Today, I had three new posts lobbed at me. One of them came via the Echelon Authors Group (my tail still wags when I realize I'm one of the Echelon authors). It's an e-article from ForeWord Publishing by Tom Christensen about the importance of blogs (visit article here). Basically, it says, you'll get more hits if you stop talking about yourself so much and turn your focus on your reader. The really funny part of the article for me was when Tom studied several blogs to prove his point - according to his research, Penguin Books UK actually got TWENTY-THREE comments on one of their blogs. Wow. Joe Konrath's last post is still going at 56 comments. Many of the posts I read get over 20 comments with almost every post. Maybe Tom needs to branch out on his blog studies.

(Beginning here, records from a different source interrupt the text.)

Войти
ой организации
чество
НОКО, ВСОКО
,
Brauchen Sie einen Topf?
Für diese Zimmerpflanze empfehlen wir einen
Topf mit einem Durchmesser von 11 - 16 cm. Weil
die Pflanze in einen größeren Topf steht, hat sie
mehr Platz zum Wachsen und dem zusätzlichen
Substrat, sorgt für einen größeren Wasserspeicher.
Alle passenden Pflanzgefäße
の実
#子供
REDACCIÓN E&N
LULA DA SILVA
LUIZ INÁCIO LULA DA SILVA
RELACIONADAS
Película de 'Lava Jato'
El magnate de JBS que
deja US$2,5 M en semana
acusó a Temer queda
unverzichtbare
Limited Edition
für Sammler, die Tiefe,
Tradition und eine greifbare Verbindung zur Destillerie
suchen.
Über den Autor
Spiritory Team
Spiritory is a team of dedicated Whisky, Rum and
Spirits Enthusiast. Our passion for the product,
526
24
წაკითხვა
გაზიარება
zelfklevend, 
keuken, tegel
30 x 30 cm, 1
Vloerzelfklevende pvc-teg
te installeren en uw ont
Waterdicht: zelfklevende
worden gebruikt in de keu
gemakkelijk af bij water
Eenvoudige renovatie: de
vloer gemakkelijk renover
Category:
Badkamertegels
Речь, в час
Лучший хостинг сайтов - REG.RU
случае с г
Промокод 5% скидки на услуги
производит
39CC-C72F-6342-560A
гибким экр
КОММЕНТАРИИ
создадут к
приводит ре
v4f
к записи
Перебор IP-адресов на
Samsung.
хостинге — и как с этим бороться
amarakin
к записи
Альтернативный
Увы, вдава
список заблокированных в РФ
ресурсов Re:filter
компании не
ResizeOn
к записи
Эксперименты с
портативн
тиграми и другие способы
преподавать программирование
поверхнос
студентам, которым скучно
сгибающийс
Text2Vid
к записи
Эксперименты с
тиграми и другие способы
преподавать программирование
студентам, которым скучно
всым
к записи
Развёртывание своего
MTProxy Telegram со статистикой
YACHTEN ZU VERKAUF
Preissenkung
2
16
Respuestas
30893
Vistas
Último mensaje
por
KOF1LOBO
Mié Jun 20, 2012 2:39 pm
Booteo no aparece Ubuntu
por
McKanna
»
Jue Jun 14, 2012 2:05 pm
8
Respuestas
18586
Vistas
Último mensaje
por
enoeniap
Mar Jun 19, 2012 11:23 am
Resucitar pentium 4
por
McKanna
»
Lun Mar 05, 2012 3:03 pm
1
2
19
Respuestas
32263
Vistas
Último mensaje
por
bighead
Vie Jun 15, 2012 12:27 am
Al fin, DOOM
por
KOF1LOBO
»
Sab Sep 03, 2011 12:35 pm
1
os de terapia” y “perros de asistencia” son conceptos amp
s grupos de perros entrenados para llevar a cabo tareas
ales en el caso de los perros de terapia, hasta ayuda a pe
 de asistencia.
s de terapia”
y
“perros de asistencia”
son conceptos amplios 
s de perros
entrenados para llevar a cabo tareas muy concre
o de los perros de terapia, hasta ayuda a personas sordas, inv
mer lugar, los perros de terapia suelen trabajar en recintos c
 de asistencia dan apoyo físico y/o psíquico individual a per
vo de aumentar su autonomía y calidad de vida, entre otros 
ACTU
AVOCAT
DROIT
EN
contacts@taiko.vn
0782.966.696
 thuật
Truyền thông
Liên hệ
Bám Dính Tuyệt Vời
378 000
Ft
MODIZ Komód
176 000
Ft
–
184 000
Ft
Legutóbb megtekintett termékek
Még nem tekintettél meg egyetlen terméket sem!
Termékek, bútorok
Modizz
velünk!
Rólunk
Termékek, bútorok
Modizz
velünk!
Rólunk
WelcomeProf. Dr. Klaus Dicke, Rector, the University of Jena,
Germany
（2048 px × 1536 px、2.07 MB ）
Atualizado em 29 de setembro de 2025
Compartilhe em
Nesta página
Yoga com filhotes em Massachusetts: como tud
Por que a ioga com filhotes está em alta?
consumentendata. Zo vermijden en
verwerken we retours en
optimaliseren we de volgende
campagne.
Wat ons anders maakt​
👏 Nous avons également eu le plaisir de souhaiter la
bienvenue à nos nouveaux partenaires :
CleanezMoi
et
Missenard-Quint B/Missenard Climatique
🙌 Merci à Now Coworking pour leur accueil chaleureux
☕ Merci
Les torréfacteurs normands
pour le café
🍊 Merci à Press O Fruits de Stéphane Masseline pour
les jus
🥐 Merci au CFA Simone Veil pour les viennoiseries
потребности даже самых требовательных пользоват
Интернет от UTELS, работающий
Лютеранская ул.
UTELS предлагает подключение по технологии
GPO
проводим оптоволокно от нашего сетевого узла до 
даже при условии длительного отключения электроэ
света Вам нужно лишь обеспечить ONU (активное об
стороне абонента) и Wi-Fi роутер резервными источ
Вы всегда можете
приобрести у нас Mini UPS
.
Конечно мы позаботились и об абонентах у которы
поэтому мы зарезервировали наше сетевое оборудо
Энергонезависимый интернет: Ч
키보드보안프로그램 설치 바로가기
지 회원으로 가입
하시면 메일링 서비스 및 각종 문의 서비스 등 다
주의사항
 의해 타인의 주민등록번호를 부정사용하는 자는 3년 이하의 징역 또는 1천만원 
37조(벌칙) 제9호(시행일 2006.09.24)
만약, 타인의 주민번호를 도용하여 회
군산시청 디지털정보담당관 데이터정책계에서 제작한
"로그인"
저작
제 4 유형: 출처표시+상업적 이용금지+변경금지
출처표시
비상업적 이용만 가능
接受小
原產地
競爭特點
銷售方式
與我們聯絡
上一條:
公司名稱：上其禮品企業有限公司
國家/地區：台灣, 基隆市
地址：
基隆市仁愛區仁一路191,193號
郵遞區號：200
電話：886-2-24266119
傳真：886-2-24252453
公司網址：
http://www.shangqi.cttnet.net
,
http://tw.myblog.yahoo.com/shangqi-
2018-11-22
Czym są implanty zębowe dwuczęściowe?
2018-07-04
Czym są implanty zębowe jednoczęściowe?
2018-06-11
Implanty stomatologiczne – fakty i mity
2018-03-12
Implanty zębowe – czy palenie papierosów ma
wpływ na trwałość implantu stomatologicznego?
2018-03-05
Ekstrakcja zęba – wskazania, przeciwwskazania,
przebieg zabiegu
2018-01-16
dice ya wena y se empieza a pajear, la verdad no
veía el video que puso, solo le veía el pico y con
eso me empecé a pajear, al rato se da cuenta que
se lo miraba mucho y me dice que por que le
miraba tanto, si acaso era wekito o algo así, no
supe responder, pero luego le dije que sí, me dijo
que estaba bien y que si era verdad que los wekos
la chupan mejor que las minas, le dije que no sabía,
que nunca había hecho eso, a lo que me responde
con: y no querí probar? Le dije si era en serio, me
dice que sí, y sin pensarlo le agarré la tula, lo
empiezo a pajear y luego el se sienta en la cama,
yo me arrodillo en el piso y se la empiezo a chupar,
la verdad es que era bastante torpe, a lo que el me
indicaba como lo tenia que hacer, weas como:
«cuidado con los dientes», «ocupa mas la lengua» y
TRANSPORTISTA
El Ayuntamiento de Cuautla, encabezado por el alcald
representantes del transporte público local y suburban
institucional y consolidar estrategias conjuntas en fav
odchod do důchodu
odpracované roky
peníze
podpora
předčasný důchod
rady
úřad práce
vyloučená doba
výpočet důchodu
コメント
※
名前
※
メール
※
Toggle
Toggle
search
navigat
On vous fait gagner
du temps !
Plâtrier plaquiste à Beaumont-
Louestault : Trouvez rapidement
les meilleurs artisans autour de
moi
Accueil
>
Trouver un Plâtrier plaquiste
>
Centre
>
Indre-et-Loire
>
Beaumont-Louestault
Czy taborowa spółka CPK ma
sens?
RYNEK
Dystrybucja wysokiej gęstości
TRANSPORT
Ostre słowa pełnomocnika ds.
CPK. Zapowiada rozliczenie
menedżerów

Next, I read an interesting, albeit old (from September) post by E.E. Knight, a science fiction and fantasy writer, on famous writing blunders he has seen. Okay, most of these pits have been pointed out to me along the way, but there were a few faux pas I'd never seen before. Thankfully, I've also never committed them, either. If you're a writer, look here for one more list to tack on your wall.

Lastly, a magnificent letter from John Steinbeck, giving advice to new writers. In one of Joe's recent posts, he was arguing about whether published authors are the best equipped to teach writers. There are two schools of thought about this, but Steinbeck's letter seems to indicate that he would not have made a good teacher. After years of writing and being successful, he sounds as if he puts the words to paper and then "a miracle happens" to make them mean anything. Read it here.

So much for a block about writers. Read and learn, padawans.


Khaled KEM said...

I understand the mental blocking about writing..it happens to me from time to time..
I also agree that great writers, not necessarily the best ones to teach writing.

Thanks for the thought.

Helen Ginger said...

Well, dang, there goes my Sunday. I'll be hopping to all these links to do some "learning."

Seriously, though, thanks for providing the links.

Helen Ginger

tom christensen said...

Hi Gayle

You have to understand that book publishing companies tend to be backward when it comes to blogging. 23 comments would not be a huge number on many blogs, but you have to compare that to what the other publishers in the discussion were getting (zero). That was the point I was making. (And, by the way, the Penguin blog is a good one -- check it out.)

Gayle Carline said...

I hope I didn't offend you, Tom. I really felt your post was interesting and had some very valuable insights into what brings people back to a blog. In the end, it's what brings people back to a conversation - do you show more interest in the other people, or more interest in yourself? As for the 23 comments, it was the timing of the thing that made it funny. I was watching an animated discussion on Joe's site at the time, which was growing larger by the minute.

Joe, Alex, and the Blood Red Pencil gang perfectly illustrate your point - they get a lot of comments because they are engaging their readers to think and discuss, instead of spewing self-advertising.

tom christensen said...

No offense taken, Gayle. By the way, the post has had at least one good effect -- the folks at Godine (one of the publisher's blogs I had criticized) tell me they have decided to get serious about ramping up their blog. Godine has been around a long time and done a lot of good publishing so it will be great to hear what they have to say. Already we are seeing some good posts from them. Cheers!